── Dataset extract

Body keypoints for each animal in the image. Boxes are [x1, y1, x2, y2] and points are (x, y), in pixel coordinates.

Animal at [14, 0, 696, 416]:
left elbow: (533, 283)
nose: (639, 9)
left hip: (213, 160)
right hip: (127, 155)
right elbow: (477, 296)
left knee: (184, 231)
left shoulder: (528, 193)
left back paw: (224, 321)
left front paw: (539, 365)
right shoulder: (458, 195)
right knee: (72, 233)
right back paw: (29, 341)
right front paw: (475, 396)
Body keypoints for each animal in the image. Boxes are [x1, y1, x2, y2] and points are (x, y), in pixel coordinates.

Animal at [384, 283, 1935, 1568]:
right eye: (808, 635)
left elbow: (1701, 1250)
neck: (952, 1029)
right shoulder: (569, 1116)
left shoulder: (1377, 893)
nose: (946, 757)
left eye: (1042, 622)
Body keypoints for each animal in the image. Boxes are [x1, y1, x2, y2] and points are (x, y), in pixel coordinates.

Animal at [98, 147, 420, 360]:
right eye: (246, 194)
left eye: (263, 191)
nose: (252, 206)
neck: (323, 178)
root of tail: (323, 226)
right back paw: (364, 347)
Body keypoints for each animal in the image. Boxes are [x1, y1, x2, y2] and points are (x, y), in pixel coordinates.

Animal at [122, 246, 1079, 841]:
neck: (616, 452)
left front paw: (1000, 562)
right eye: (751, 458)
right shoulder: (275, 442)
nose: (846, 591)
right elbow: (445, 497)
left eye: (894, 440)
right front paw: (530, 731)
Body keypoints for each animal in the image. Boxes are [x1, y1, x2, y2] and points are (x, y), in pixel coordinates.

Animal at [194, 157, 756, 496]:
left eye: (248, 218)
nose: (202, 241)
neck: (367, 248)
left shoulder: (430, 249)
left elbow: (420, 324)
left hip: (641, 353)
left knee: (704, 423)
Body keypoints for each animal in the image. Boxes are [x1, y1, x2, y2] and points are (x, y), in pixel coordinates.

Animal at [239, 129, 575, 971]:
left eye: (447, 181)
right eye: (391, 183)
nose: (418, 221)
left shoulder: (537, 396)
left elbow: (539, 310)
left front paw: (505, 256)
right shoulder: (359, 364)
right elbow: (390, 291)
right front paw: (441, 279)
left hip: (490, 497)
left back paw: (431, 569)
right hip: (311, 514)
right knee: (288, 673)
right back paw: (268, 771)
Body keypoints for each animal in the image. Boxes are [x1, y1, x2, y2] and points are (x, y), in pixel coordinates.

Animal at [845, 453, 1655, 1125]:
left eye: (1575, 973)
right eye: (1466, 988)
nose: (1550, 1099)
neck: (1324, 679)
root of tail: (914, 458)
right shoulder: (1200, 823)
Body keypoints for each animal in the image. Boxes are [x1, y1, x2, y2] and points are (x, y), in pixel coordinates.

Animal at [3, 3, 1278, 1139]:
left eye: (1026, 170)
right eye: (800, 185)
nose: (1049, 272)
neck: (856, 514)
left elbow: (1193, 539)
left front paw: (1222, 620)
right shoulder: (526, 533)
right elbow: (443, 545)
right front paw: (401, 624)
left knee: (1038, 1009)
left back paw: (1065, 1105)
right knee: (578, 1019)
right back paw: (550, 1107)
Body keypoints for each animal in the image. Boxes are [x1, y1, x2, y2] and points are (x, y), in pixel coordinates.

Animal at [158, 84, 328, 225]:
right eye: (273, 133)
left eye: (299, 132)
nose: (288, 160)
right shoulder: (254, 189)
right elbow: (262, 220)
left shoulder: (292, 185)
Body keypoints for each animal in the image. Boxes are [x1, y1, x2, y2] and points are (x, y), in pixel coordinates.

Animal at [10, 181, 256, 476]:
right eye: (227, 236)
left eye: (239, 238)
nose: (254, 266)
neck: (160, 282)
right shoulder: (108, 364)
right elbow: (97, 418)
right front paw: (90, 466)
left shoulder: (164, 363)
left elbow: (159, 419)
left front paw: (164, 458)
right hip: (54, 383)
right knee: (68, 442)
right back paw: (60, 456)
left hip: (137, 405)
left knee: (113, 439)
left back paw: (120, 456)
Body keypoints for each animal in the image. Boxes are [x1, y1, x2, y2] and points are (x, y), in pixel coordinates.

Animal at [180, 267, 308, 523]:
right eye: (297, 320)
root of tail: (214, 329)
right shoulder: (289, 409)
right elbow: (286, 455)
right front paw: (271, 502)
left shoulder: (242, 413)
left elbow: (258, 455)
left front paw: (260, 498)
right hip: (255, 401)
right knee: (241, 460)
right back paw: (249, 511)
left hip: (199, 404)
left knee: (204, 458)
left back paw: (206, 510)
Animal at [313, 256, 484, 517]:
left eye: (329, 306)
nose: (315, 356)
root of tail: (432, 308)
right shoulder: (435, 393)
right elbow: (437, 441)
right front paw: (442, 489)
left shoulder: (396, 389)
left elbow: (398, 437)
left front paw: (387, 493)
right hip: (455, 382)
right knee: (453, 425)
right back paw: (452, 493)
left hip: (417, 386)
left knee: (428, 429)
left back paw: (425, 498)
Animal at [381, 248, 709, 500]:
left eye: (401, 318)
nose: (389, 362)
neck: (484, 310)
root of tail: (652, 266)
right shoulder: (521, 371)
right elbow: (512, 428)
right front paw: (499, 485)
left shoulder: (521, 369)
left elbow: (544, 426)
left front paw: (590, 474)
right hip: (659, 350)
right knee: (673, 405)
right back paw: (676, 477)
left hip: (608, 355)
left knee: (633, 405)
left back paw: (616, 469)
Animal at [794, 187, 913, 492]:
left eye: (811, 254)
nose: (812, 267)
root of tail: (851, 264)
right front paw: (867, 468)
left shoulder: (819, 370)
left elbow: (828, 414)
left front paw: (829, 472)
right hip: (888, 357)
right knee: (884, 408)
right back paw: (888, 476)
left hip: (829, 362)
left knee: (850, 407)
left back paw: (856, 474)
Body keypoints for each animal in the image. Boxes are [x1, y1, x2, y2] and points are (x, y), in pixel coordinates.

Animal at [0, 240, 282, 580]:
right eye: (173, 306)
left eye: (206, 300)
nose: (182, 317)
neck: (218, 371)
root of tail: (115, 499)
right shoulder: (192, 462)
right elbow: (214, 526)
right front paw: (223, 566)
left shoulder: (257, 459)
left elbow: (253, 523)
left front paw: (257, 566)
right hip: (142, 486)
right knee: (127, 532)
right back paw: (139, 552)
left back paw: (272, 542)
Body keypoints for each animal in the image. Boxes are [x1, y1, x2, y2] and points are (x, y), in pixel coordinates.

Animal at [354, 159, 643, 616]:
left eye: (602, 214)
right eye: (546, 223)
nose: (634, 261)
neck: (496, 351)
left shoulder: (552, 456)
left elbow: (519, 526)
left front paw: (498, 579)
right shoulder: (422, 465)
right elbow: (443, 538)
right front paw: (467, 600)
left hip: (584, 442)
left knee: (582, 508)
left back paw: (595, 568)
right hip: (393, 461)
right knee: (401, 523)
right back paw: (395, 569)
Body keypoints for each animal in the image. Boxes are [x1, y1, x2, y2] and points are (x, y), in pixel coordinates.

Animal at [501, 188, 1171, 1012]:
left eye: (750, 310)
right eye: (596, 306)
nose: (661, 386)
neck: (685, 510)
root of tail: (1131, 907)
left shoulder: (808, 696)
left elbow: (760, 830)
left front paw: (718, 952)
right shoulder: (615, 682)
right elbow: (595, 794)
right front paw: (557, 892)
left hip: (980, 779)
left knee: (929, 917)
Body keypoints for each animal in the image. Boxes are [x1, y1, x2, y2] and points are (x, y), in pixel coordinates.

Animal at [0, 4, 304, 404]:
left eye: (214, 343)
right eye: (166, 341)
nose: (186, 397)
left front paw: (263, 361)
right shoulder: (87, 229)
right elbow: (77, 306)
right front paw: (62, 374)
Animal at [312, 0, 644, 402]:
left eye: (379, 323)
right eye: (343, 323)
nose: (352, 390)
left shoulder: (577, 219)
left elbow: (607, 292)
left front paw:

────

What is being asked: Within the material above, the line with "right elbow: (443, 538)" opens the range and the line with "nose: (186, 397)" closes it; reproduce that range word for word.

Task output:
right elbow: (443, 538)
right front paw: (467, 600)
left hip: (584, 442)
left knee: (582, 508)
left back paw: (595, 568)
right hip: (393, 461)
right knee: (401, 523)
right back paw: (395, 569)
Body keypoints for each animal in the image. Boxes are [x1, y1, x2, y2] and points are (x, y), in pixel coordinates.

Animal at [501, 188, 1171, 1012]:
left eye: (750, 310)
right eye: (596, 306)
nose: (661, 386)
neck: (685, 510)
root of tail: (1131, 907)
left shoulder: (808, 696)
left elbow: (760, 830)
left front paw: (718, 952)
right shoulder: (615, 682)
right elbow: (595, 794)
right front paw: (557, 892)
left hip: (980, 779)
left knee: (929, 917)
Body keypoints for each animal in the image. Boxes are [x1, y1, x2, y2] and points are (x, y), in pixel coordinates.

Animal at [0, 4, 304, 404]:
left eye: (214, 343)
right eye: (166, 341)
nose: (186, 397)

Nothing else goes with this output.